Un reflejo de que el acceso a los medicamentos no es igual para todos.

No todas las personas parten del mismo punto cuando hablamos de salud, ni tampoco llegan igual de lejos cuando aparece un tratamiento nuevo. En los últimos años, algunos medicamentos han cambiado por completo la forma de tratar enfermedades como la diabetes o la obesidad, pero su acceso no siempre es igual para todos. Entre indicaciones médicas, sistemas de financiación y capacidad económica, se abre una brecha que cada vez genera más debate.

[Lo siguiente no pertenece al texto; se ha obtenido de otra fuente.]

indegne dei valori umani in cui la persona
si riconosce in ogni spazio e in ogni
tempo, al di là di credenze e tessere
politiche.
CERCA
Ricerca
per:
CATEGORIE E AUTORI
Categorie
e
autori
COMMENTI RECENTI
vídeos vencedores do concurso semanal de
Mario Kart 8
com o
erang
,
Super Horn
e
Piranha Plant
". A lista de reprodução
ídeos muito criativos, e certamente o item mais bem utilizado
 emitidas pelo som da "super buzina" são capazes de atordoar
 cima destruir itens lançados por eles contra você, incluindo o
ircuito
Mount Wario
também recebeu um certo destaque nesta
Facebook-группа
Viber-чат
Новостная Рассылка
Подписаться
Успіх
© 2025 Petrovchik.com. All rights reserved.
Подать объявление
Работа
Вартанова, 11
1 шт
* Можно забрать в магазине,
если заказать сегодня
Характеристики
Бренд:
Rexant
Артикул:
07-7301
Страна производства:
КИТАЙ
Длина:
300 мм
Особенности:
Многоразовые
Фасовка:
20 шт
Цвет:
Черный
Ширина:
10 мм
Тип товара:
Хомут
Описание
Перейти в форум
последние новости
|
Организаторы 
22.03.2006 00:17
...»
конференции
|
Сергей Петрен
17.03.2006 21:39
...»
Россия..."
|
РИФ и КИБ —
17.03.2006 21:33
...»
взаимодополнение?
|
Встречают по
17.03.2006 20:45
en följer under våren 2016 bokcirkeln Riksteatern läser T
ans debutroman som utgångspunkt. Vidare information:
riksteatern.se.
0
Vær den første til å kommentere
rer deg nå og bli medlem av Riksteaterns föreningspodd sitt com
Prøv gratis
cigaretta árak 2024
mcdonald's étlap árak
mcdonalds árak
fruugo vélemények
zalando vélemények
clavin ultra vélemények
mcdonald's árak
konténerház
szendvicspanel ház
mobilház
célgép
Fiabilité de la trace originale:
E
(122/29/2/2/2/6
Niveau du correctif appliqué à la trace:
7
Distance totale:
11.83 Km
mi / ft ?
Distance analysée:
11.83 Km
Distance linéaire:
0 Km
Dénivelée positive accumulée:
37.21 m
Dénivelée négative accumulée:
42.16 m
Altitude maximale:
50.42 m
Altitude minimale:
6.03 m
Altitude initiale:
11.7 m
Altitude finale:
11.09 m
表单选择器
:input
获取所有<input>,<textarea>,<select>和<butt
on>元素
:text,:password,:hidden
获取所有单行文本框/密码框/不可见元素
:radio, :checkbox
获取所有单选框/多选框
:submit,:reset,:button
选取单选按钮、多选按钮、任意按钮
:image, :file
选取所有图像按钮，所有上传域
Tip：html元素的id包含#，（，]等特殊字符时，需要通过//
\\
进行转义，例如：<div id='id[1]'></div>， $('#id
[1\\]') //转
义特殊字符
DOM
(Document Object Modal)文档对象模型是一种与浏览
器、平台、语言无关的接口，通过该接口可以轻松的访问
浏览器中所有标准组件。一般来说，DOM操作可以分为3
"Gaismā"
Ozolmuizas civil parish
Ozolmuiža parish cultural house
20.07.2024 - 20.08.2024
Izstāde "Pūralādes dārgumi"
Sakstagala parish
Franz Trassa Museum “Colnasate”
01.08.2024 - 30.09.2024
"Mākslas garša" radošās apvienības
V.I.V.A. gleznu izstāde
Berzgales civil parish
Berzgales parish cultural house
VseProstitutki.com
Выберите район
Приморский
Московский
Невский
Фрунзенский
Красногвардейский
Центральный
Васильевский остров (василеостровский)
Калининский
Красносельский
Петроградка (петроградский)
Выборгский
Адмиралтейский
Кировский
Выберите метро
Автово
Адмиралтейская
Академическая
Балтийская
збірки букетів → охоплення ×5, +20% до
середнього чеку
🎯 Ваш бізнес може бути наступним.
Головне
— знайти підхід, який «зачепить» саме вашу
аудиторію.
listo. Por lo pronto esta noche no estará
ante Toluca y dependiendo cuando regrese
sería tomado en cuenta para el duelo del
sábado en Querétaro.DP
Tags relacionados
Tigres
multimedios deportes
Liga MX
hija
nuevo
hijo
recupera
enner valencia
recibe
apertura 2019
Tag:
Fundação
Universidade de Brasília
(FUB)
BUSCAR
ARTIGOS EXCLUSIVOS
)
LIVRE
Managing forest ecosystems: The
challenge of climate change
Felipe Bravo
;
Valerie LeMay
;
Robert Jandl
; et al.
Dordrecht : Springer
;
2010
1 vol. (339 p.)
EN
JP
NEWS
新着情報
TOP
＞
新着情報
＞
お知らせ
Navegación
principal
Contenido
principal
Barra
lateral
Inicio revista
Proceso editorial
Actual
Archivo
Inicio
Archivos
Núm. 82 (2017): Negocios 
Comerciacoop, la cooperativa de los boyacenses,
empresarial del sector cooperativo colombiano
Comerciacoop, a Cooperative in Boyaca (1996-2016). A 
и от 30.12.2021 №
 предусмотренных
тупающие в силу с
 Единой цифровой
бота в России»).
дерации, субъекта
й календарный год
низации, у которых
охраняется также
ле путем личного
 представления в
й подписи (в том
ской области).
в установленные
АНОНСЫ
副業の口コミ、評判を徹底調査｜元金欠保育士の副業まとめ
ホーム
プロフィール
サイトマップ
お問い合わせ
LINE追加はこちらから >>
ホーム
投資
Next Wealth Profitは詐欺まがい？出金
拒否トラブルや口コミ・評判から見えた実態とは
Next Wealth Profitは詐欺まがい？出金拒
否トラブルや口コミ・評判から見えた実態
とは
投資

En ese contexto, el nutricionista Serafín Murillo, especialista en diabetes, pone el foco en una contradicción cada vez más visible en la práctica clínica: el acceso a los fármacos GLP-1 sigue dependiendo demasiado de la indicación y, en la práctica, también del bolsillo. Se trata de medicamentos que imitan la acción de una hormona intestinal implicada en la regulación del apetito y la glucosa, ayudando a mejorar el control metabólico y, en muchos casos, a favorecer la pérdida de peso.
Serafín insiste en que este desequilibrio no es solo una cuestión técnica o médica, sino también social, porque condiciona el tipo de atención que recibe cada paciente en función de su diagnóstico. “Hay una injusticia con los GLP-1: la diabetes te la sufragan y la obesidad no, depende del dinero que tengas”, señala el nutricionista en su paso por el podcast ‘Comiendo con María’, subrayando que esta diferencia acaba marcando el recorrido terapéutico de muchas personas.
Un acceso bastante desigual
En su opinión, la obesidad y la diabetes comparten un mismo trasfondo metabólico en muchos casos, pero no reciben el mismo tratamiento en términos de acceso público a la medicación, lo que deja a muchos pacientes en una especie de “limbo terapéutico”. A su juicio, esta falta de equidad refuerza la importancia de abordar la obesidad como una enfermedad crónica y no como un problema exclusivamente de voluntad o estilo de vida.
El experto advierte que esta situación no solo impacta en la evolución clínica de quienes podrían beneficiarse de estos fármacos, sino que también alimenta la desigualdad en salud, ya que el acceso a tratamientos innovadores termina dependiendo de criterios administrativos o económicos más que de la necesidad real del paciente. Por ello, reclama una revisión del acceso a estas terapias para evitar que su uso quede condicionado por la capacidad de pago.
En definitiva, el debate acaba trascendiendo el uso de un grupo concreto de medicamentos y pone el foco en una cuestión más amplia: cómo se incorporan los avances médicos al sistema sanitario y si estos llegan de manera equitativa a todos los pacientes. Para Serafín, la clave no está solo en innovar, sino en garantizar que esa innovación no aumente todavía más las diferencias ya existentes en el acceso a la salud.